**Description of the task:** Go through the data and retrieve each line that includes the string "bidding".

**Material for the task:**
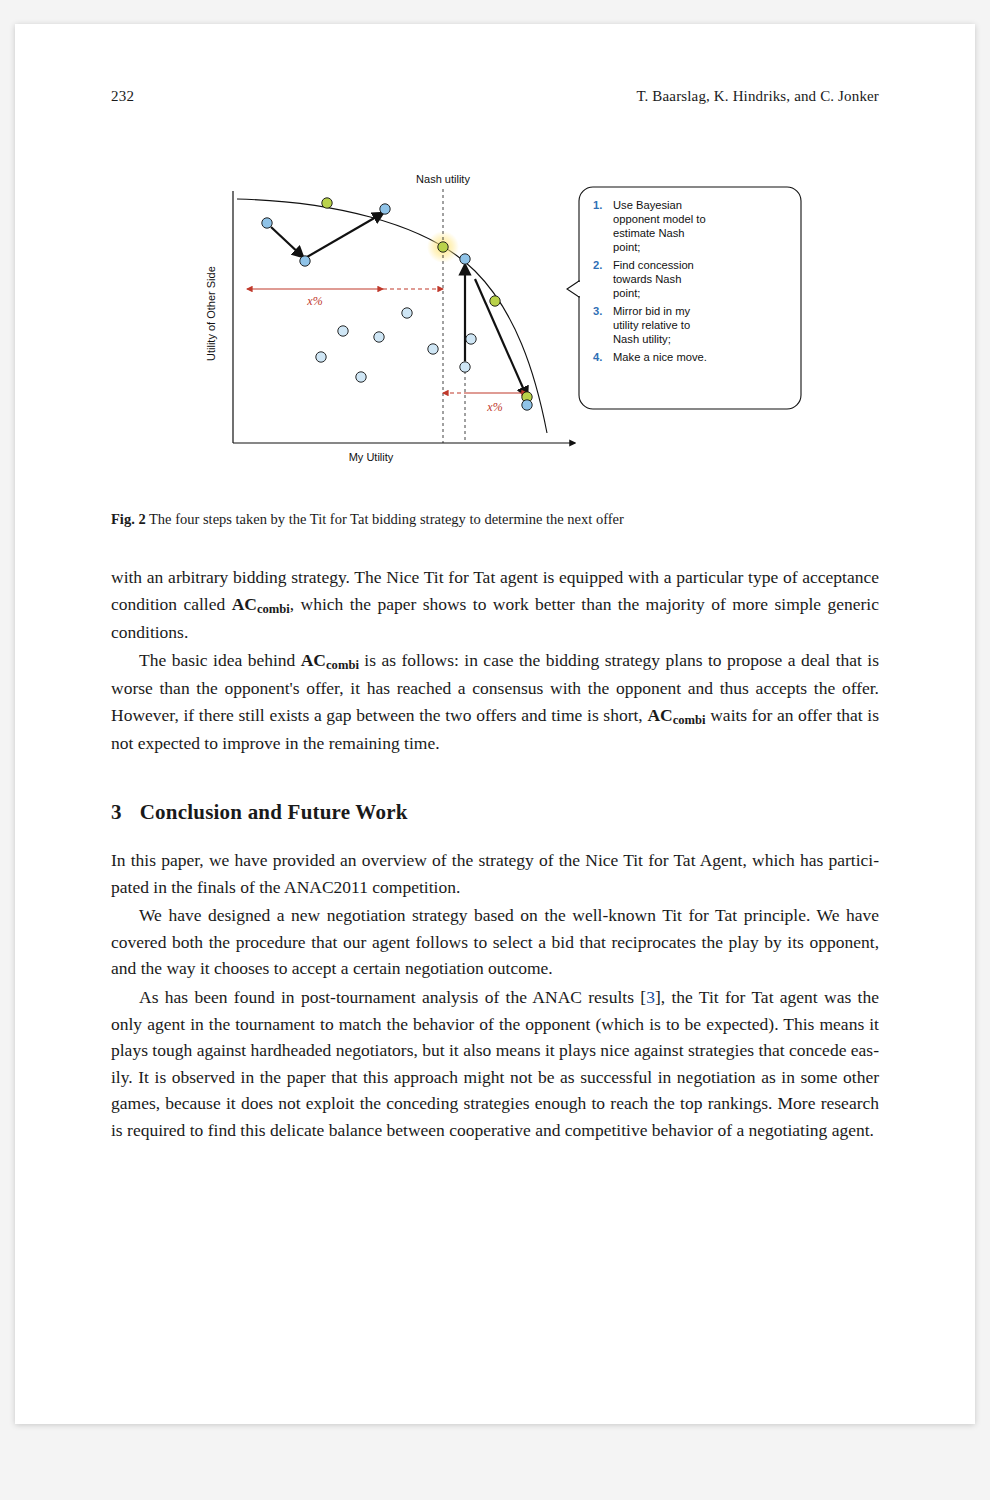232 T. Baarslag, K. Hindriks, and C. Jonker
Utility of Other Side My Utility Nash utility x% x% 1. Use Bayesian opponent model to estimate Nash point; 2. Find concession towards Nash point; 3. Mirror bid in my utility relative to Nash utility; 4. Make a nice move.
Fig. 2 The four steps taken by the Tit for Tat bidding strategy to determine the next offer
with an arbitrary bidding strategy. The Nice Tit for Tat agent is equipped with a particular type of acceptance condition called ACcombi, which the paper shows to work better than the majority of more simple generic conditions.
The basic idea behind ACcombi is as follows: in case the bidding strategy plans to propose a deal that is worse than the opponent's offer, it has reached a consensus with the opponent and thus accepts the offer. However, if there still exists a gap between the two offers and time is short, ACcombi waits for an offer that is not expected to improve in the remaining time.
3 Conclusion and Future Work
In this paper, we have provided an overview of the strategy of the Nice Tit for Tat Agent, which has participated in the finals of the ANAC2011 competition.
We have designed a new negotiation strategy based on the well-known Tit for Tat principle. We have covered both the procedure that our agent follows to select a bid that reciprocates the play by its opponent, and the way it chooses to accept a certain negotiation outcome.
As has been found in post-tournament analysis of the ANAC results [3], the Tit for Tat agent was the only agent in the tournament to match the behavior of the opponent (which is to be expected). This means it plays tough against hardheaded negotiators, but it also means it plays nice against strategies that concede easily. It is observed in the paper that this approach might not be as successful in negotiation as in some other games, because it does not exploit the conceding strategies enough to reach the top rankings. More research is required to find this delicate balance between cooperative and competitive behavior of a negotiating agent.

**Your response:**
Fig. 2 The four steps taken by the Tit for Tat bidding strategy to determine the next offer
with an arbitrary bidding strategy. The Nice Tit for Tat agent is equipped with a particular type of acceptance condition called ACcombi, which the paper shows to work better than the majority of more simple generic conditions.
The basic idea behind ACcombi is as follows: in case the bidding strategy plans to propose a deal that is worse than the opponent's offer, it has reached a consensus with the opponent and thus accepts the offer. However, if there still exists a gap between the two offers and time is short, ACcombi waits for an offer that is not expected to improve in the remaining time.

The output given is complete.